JOHANNESBURG – The Economic Freedom Fighters (EFF) has written to Public Protector Busisiwe Mkhwebane to investigate whether Public Enterprises Minister Pravin Gordhan violated the executive members' ethics code by lying to Parliament about his meetings with the Gupta family.
In a leaked sworn statement ahead of his testimony at the state capture commission next week, the Public Enterprises minister confirms meeting some of the members of the Gupta family at government and public events.
But it’s his meeting with an Indian businessman, which he confirms was arranged by one of the Gupta brothers, that has raised eyebrows.
In his affidavit, Gordhan details how at the insistence of Tony Gupta, he attended a meeting with an Indian businessman in 2010 who wanted to buy a stake in MTN.
But he says he doesn’t remember a Gupta brother being part of that meeting even though his former chief of staff and current Treasury Director-General Dondo Mogajane advised him that Ajay Gupta was present at the meeting.
The minister admits that when he replied to a Democratic Alliance parliamentary question he didn’t disclose this meeting, which he says may or may not have been attended by a Gupta brother because “at the time of submitting the reply I had no recollection of the meeting”.
The EFF is not buying this.
It says it’s absolutely impossible that Gordhan was not aware that he held a meeting with Ajay Gupta, saying “his claim of amnesia now, is opportunistic and misleading”.
The party wants the minister to be investigated for lying to Parliament.
Meanwhile, former President Jacob Zuma's meddling in decision making at ailing national carrier the South African Airways (SAA) has come to light in an affidavit submitted to the Zondo commission of inquiry probing state capture.
Gordhan says it's evident that former board chairperson Dudu Myeni had Zuma's ear and used him to help her get her way.
Ironically, Gordhan is now tasked with saving the airline which has been on the brink of financial collapse.
Gordhan is only expected to testify before the inquiry next week, but his submission was leaked to the media late on Wednesday night.

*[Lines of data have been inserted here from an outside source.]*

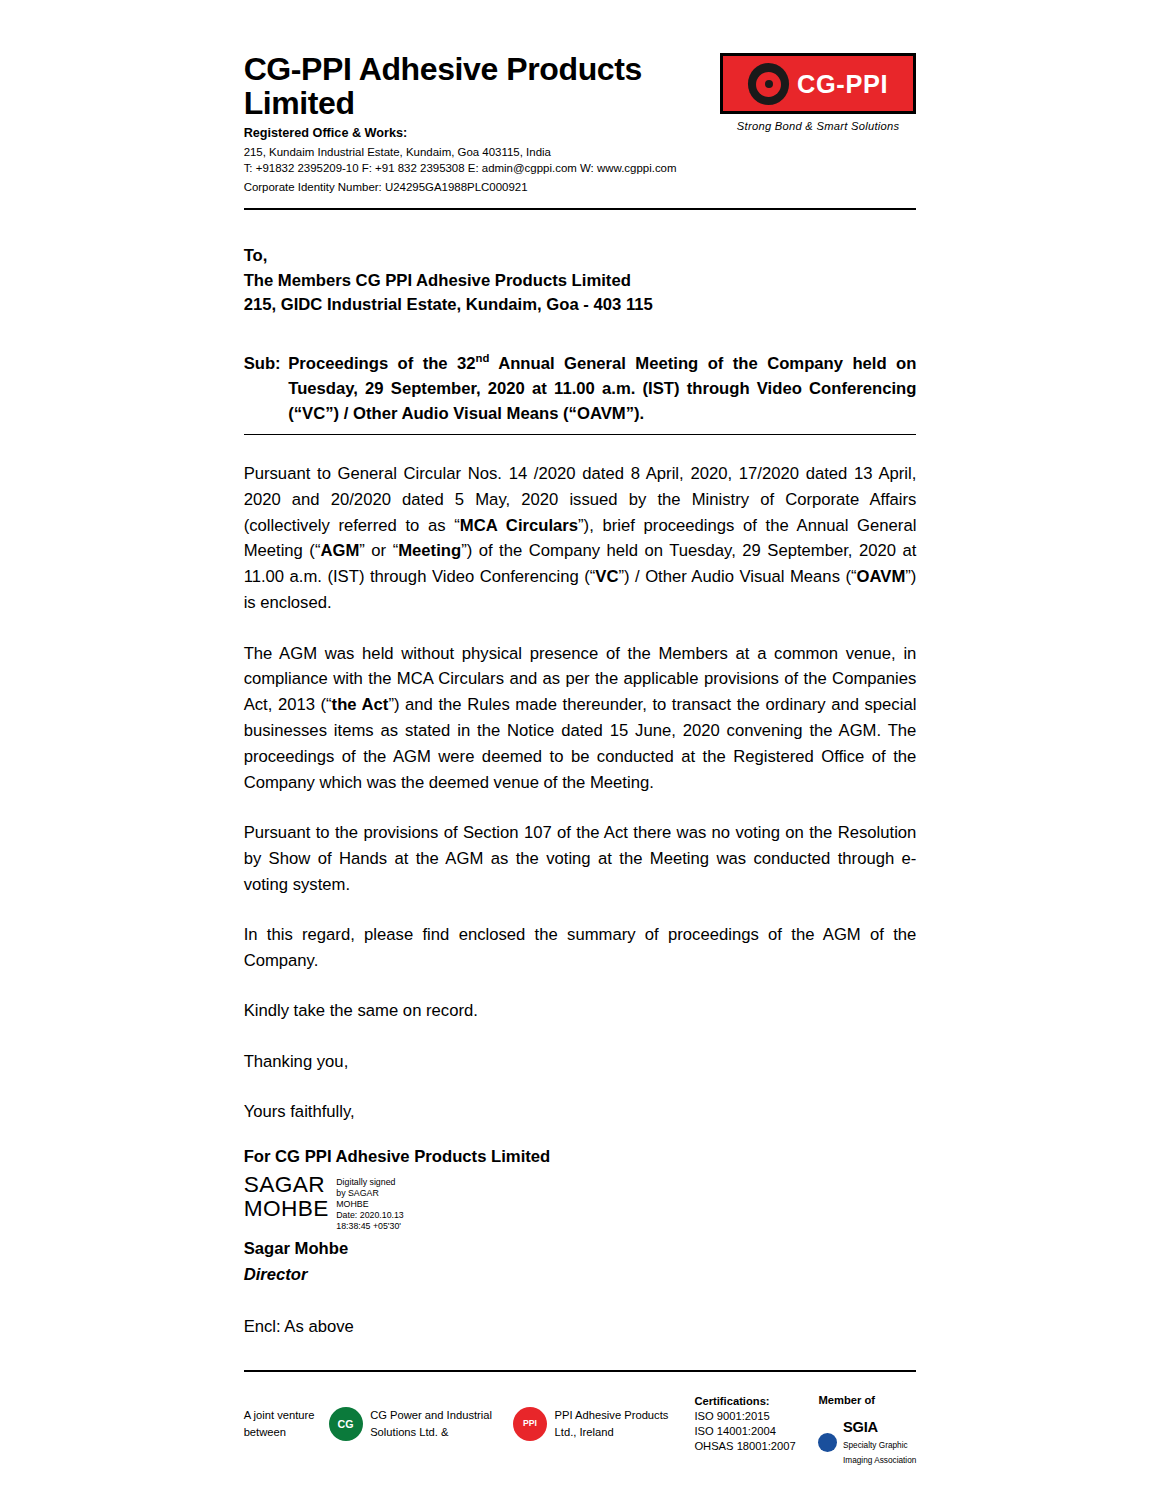CG-PPI Adhesive Products Limited
Registered Office & Works:
215, Kundaim Industrial Estate, Kundaim, Goa 403115, India
T: +91832 2395209-10 F: +91 832 2395308 E: admin@cgppi.com W: www.cgppi.com
Corporate Identity Number: U24295GA1988PLC000921
CG-PPI
Strong Bond & Smart Solutions
To,
The Members CG PPI Adhesive Products Limited
215, GIDC Industrial Estate, Kundaim, Goa - 403 115
Sub: Proceedings of the 32nd Annual General Meeting of the Company held on Tuesday, 29 September, 2020 at 11.00 a.m. (IST) through Video Conferencing (“VC”) / Other Audio Visual Means (“OAVM”).
Pursuant to General Circular Nos. 14 /2020 dated 8 April, 2020, 17/2020 dated 13 April, 2020 and 20/2020 dated 5 May, 2020 issued by the Ministry of Corporate Affairs (collectively referred to as “MCA Circulars”), brief proceedings of the Annual General Meeting (“AGM” or “Meeting”) of the Company held on Tuesday, 29 September, 2020 at 11.00 a.m. (IST) through Video Conferencing (“VC”) / Other Audio Visual Means (“OAVM”) is enclosed.
The AGM was held without physical presence of the Members at a common venue, in compliance with the MCA Circulars and as per the applicable provisions of the Companies Act, 2013 (“the Act”) and the Rules made thereunder, to transact the ordinary and special businesses items as stated in the Notice dated 15 June, 2020 convening the AGM. The proceedings of the AGM were deemed to be conducted at the Registered Office of the Company which was the deemed venue of the Meeting.
Pursuant to the provisions of Section 107 of the Act there was no voting on the Resolution by Show of Hands at the AGM as the voting at the Meeting was conducted through e-voting system.
In this regard, please find enclosed the summary of proceedings of the AGM of the Company.
Kindly take the same on record.
Thanking you,
Yours faithfully,
For CG PPI Adhesive Products Limited
SAGARMOHBE
Digitally signed
by SAGAR
MOHBE
Date: 2020.10.13
18:38:45 +05'30'
Sagar Mohbe
Director
Encl: As above
A joint venture between CG CG Power and Industrial Solutions Ltd. & PPI PPI Adhesive Products Ltd., Ireland
Certifications:
ISO 9001:2015
ISO 14001:2004
OHSAS 18001:2007
Member of
SGIA
Specialty Graphic
Imaging Association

The minister said when he took over as Finance Minister for the second time in December 2015, his immediate priority was dealing with a proposed restructuring deal with Airbus that had been approved by his predecessor, Nhlanhla Nene.
The purchase of 10 A320 aircraft would be swapped for the lease of five A330-300s.

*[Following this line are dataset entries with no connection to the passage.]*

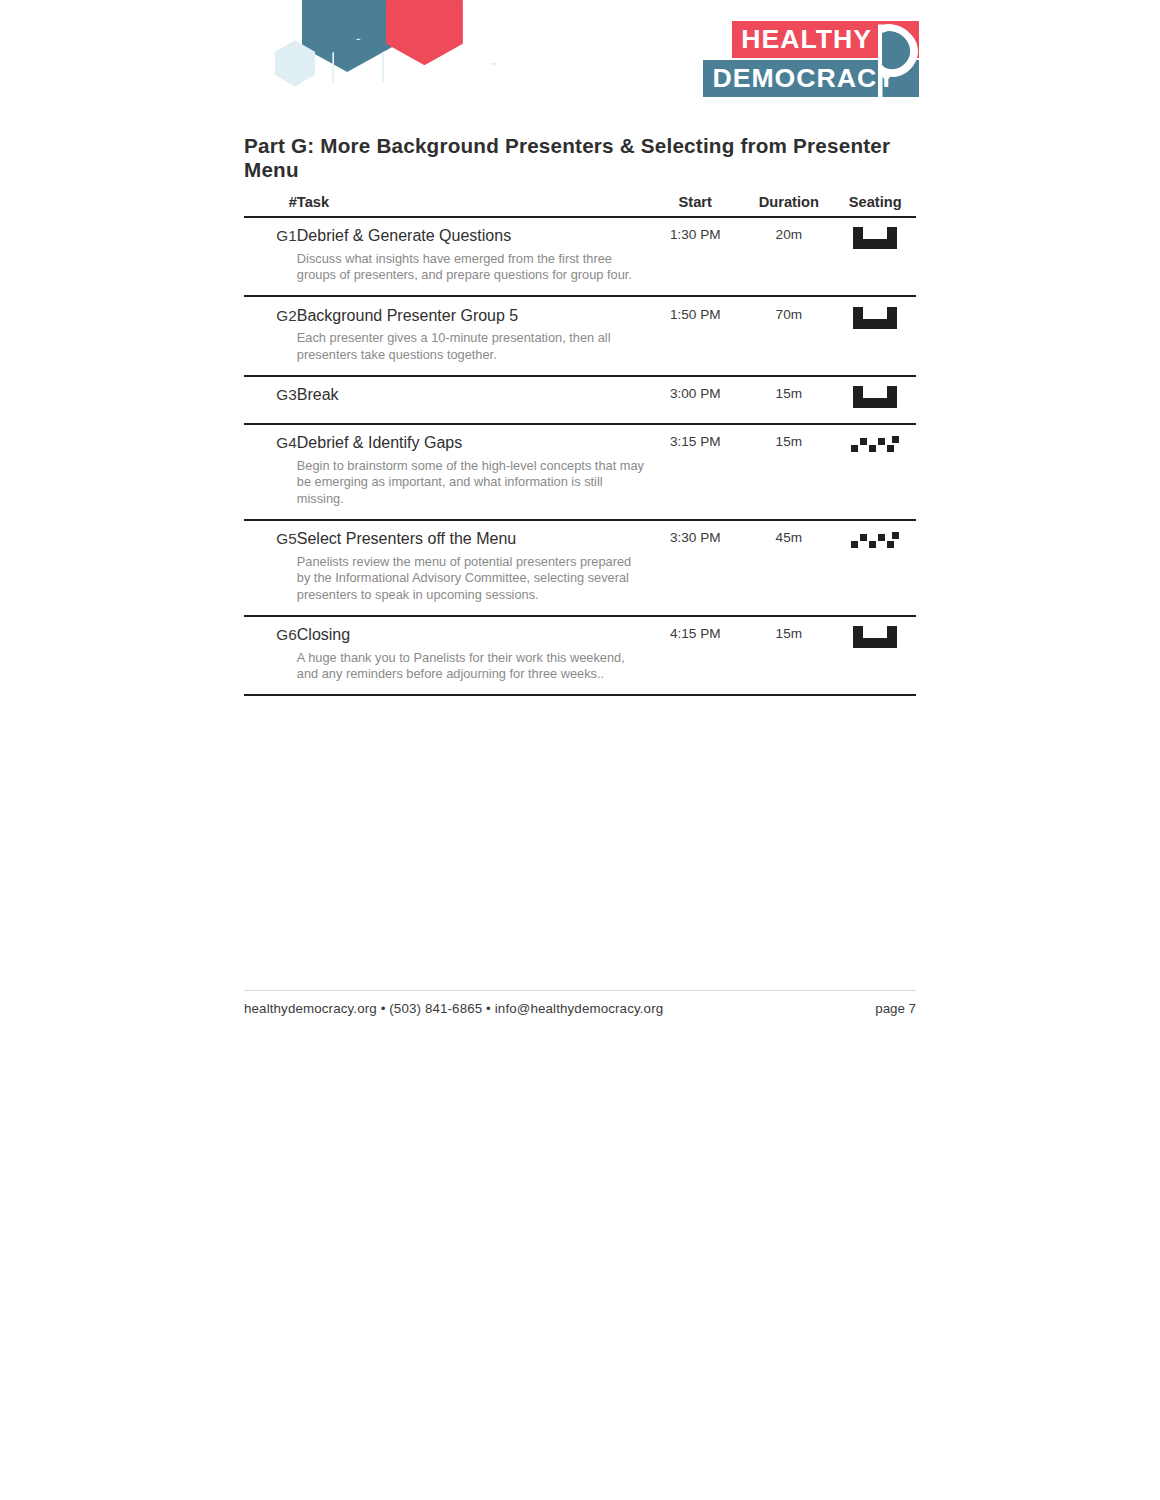HEALTHY DEMOCRACY
Part G: More Background Presenters & Selecting from Presenter Menu
| # | Task | Start | Duration | Seating |
| --- | --- | --- | --- | --- |
| G1 | Debrief & Generate Questions Discuss what insights have emerged from the first three groups of presenters, and prepare questions for group four. | 1:30 PM | 20m | |
| G2 | Background Presenter Group 5 Each presenter gives a 10-minute presentation, then all presenters take questions together. | 1:50 PM | 70m | |
| G3 | Break | 3:00 PM | 15m | |
| G4 | Debrief & Identify Gaps Begin to brainstorm some of the high-level concepts that may be emerging as important, and what information is still missing. | 3:15 PM | 15m | |
| G5 | Select Presenters off the Menu Panelists review the menu of potential presenters prepared by the Informational Advisory Committee, selecting several presenters to speak in upcoming sessions. | 3:30 PM | 45m | |
| G6 | Closing A huge thank you to Panelists for their work this weekend, and any reminders before adjourning for three weeks.. | 4:15 PM | 15m | |
healthydemocracy.org • (503) 841-6865 • info@healthydemocracy.org
page 7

But Gordhan said Myeni wanted to change the deal to buy the planes instead.
It would have cost the airline around R603 million at the time and cause it to default on its debt repayments.

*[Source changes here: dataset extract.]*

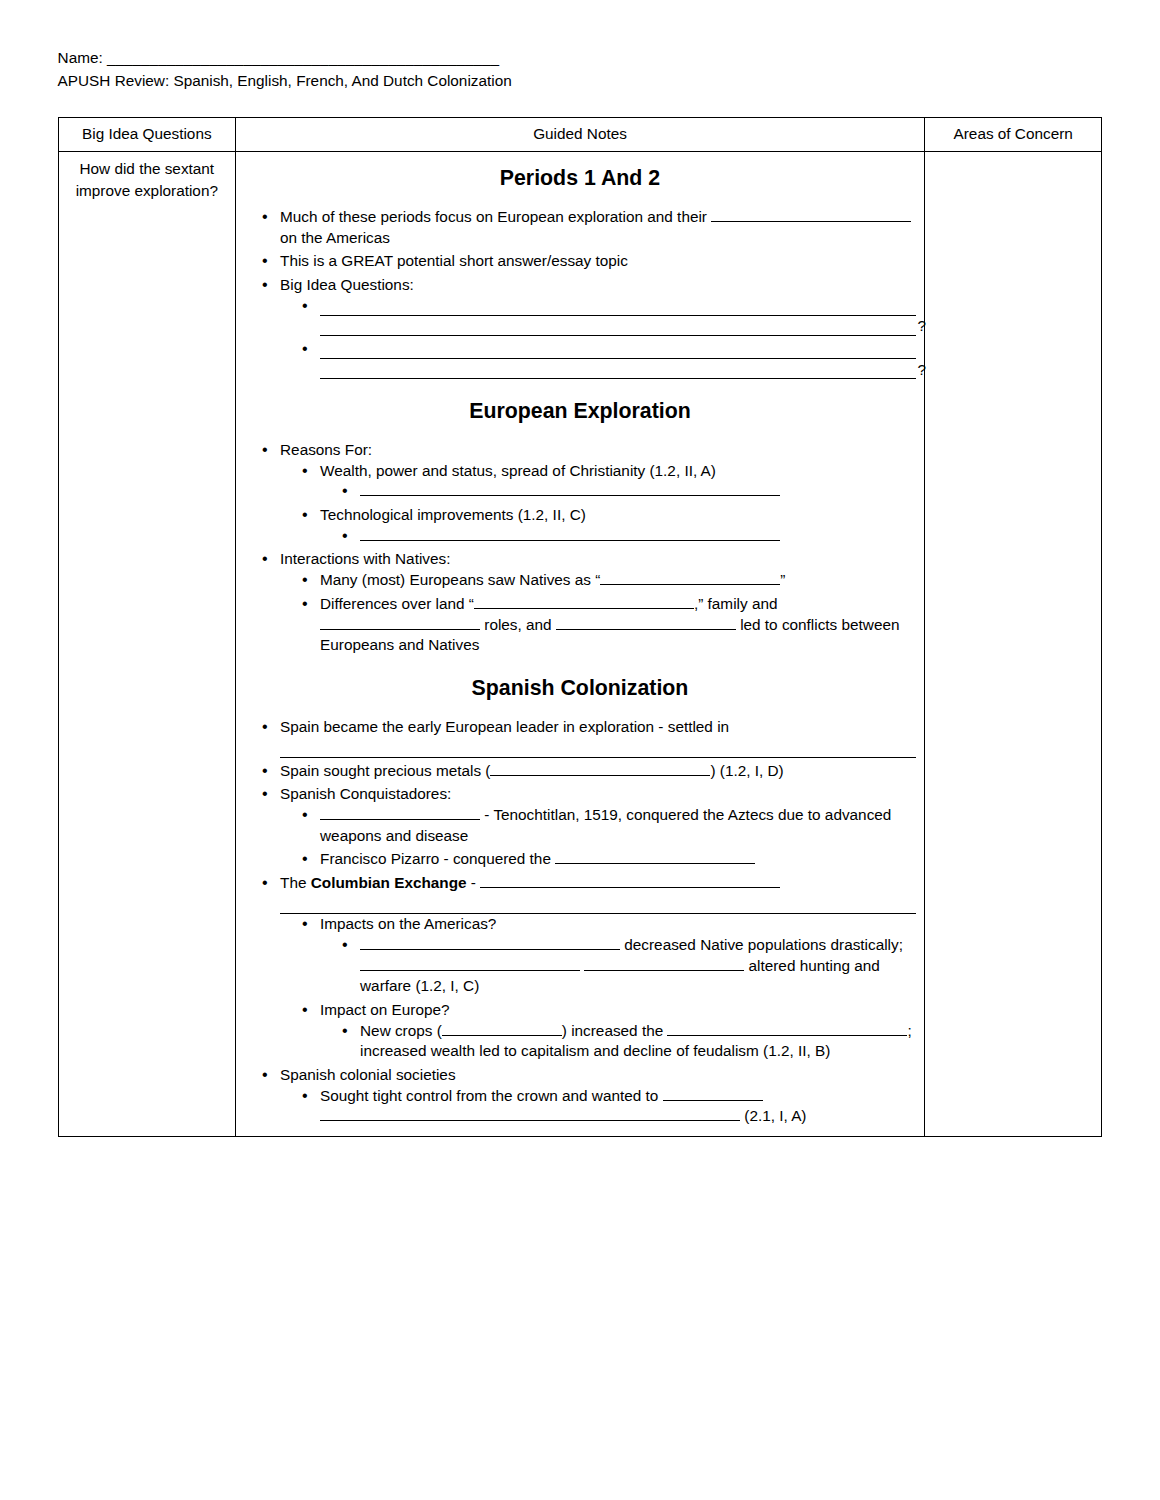Name: ______________________________________________
APUSH Review: Spanish, English, French, And Dutch Colonization
| Big Idea Questions | Guided Notes | Areas of Concern |
| --- | --- | --- |
| How did the sextant improve exploration? | Periods 1 And 2 Much of these periods focus on European exploration and their on the Americas This is a GREAT potential short answer/essay topic Big Idea Questions: European Exploration Reasons For: Wealth, power and status, spread of Christianity (1.2, II, A) Technological improvements (1.2, II, C) Interactions with Natives: Many (most) Europeans saw Natives as “ ” Differences over land “ ,” family and roles, and led to conflicts between Europeans and Natives Spanish Colonization Spain became the early European leader in exploration - settled in Spain sought precious metals ( ) (1.2, I, D) Spanish Conquistadores: - Tenochtitlan, 1519, conquered the Aztecs due to advanced weapons and disease Francisco Pizarro - conquered the The Columbian Exchange - Impacts on the Americas? decreased Native populations drastically; altered hunting and warfare (1.2, I, C) Impact on Europe? New crops ( ) increased the ; increased wealth led to capitalism and decline of feudalism (1.2, II, B) Spanish colonial societies Sought tight control from the crown and wanted to (2.1, I, A) | |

In the same month of his re-appointment, Gordhan says Zuma phoned him asking whether what Myeni wanted was doable.
Gordhan said it was clear Myeni had contacted the former President and he explained to him that the fiscus could not afford the pre-payments.
Eventually, the swap went ahead as approved by Nene.
Gordhan said prior to his appointment, progress in replacing the SAA board had been slow and a compromise was reached for Myeni to serve another year.